Block visibility is controlled from the block's configuration page as follows:
Navigate to
admin/build/block
(Home | Administer | Site building | Blocks).Locate the block which needs to be configured—the
Welcome message
block—and click on the Configure link next to it.On the configuration page, scroll down to the Page specific visibility settings section and select the Show on only the listed pages radio button.
Further down in the textarea titled Pages, add the word
<front>
.Click on the Save block button at the bottom of the page to save the changes.
How it works...
Whenever a block is to be displayed, Drupal checks to see if we have any visibility settings applied to it. In this case, we have Show on only the listed pages switched on. As a result, Drupal checks the Pages textarea to see which pages have been listed. The use of the <front>
keyword, which is a special indicator that represents the front page of the site, tells Drupal that unless this is the root of the site, this block should not be displayed.
This is all done before the content of the block is processed by Drupal thereby improving performance and making this method cleaner and more efficient than hiding the block using CSS or elsewhere in the theme.
There's more...
Drupal offers a number of page-matching options to further help refine when and where we display our blocks.
Multiple pages
Multiple pages can be specified in the Pages textarea. For example, if the block is to be displayed on the front page and on user pages only, the list would be the following:
<front> user/*
Drupal will now compare the path of the page against each entry in this list and decide to display the block only if there is a match.
Tip
Wildcards
The use of the asterisk wildcard in user/*
states that the match should be performed against all paths beginning with user
. This ensures that the block is displayed for all pages within every user's My account section.
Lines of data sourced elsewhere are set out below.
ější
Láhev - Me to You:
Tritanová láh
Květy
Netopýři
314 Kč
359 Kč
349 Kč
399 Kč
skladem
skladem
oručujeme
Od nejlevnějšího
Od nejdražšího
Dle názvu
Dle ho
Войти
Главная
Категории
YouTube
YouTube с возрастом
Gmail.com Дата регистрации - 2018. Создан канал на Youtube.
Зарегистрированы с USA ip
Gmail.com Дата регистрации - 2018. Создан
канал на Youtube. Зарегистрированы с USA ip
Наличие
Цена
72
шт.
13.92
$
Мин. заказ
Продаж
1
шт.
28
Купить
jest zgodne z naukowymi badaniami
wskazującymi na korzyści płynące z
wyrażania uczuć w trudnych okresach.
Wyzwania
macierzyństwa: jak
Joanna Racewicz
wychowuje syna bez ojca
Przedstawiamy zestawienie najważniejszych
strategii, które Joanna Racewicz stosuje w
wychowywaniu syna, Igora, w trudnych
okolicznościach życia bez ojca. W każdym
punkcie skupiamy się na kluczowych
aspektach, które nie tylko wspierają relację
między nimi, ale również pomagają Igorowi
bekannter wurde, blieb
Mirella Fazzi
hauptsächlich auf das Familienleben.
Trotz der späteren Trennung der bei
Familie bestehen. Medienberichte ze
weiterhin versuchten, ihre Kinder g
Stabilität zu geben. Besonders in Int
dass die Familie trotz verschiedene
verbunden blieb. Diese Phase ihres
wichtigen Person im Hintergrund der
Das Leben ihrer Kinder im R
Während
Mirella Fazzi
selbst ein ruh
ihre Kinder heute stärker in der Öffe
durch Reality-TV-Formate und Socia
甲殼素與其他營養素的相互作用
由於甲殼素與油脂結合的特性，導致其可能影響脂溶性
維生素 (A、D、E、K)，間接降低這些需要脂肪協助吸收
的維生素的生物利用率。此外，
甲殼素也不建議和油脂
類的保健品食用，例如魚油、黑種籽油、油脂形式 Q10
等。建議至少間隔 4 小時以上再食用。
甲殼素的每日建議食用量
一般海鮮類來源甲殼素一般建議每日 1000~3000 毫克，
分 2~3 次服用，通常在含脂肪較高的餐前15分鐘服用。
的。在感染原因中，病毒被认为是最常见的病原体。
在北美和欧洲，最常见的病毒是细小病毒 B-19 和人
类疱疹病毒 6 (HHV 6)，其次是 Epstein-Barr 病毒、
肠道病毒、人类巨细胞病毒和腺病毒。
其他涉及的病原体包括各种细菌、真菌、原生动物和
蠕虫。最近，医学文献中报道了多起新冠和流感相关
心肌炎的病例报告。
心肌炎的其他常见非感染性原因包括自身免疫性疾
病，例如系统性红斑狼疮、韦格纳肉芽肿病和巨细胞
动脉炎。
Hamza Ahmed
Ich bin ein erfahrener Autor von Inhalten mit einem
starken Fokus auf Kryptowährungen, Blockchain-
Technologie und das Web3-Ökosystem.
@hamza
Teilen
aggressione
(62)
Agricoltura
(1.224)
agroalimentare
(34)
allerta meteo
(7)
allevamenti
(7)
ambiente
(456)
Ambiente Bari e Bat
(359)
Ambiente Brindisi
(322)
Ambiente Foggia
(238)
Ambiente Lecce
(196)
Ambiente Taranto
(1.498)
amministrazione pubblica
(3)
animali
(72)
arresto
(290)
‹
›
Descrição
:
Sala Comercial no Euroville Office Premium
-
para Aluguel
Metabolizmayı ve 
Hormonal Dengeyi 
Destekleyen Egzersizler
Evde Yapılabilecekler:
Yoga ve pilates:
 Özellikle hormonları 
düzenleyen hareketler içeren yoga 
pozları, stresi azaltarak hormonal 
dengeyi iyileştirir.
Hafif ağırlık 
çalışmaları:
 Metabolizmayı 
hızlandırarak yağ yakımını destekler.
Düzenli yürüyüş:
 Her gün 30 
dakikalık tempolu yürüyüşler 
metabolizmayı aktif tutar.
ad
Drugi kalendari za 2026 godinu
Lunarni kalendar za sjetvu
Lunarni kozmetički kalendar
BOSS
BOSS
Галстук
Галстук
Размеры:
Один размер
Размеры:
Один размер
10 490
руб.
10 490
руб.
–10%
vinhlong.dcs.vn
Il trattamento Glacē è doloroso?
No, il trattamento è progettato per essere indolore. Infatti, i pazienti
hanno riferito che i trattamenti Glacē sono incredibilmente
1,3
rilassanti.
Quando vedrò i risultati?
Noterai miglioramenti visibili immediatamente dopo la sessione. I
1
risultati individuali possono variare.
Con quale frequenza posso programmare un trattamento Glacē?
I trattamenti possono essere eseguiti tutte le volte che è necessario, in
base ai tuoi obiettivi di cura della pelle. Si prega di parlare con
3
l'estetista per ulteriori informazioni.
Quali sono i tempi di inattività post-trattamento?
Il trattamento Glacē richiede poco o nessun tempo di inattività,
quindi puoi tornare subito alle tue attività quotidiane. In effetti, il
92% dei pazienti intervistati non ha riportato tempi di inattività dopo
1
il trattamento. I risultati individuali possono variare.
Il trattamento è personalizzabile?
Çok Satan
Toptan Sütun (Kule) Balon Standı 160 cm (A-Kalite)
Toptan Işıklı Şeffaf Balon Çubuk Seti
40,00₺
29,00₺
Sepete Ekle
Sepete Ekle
Matching against URL aliases
Drupal's Path module allows users to specify aliases for nodes and system paths. While this might lead to the conundrum of which paths to use while specifying a block's page-visibility settings, the Block module's page-matching code intelligently compares against both possibilities. For example, consider the following table which specifies the internal paths and corresponding aliases for three nodes:
Internal path |
URL alias |
---|---|
node/1 |
products/foo |
node/13 |
products/bar |
node/22 |
products/baz |
If we wanted to match against all three nodes, we could specify the three node paths directly:
node/1
node/13
node/22
Or, we could specify the three aliases as follows:
products/foo
products/bar
products/baz
Alternatively, we could simply use the aliases with a wildcard:
products/*
Exclusive display
This recipe can also be similarly applied to display a block on all pages but the front page. This involves choosing the Show on every page except the listed pages option in the Page specific visibility settings section.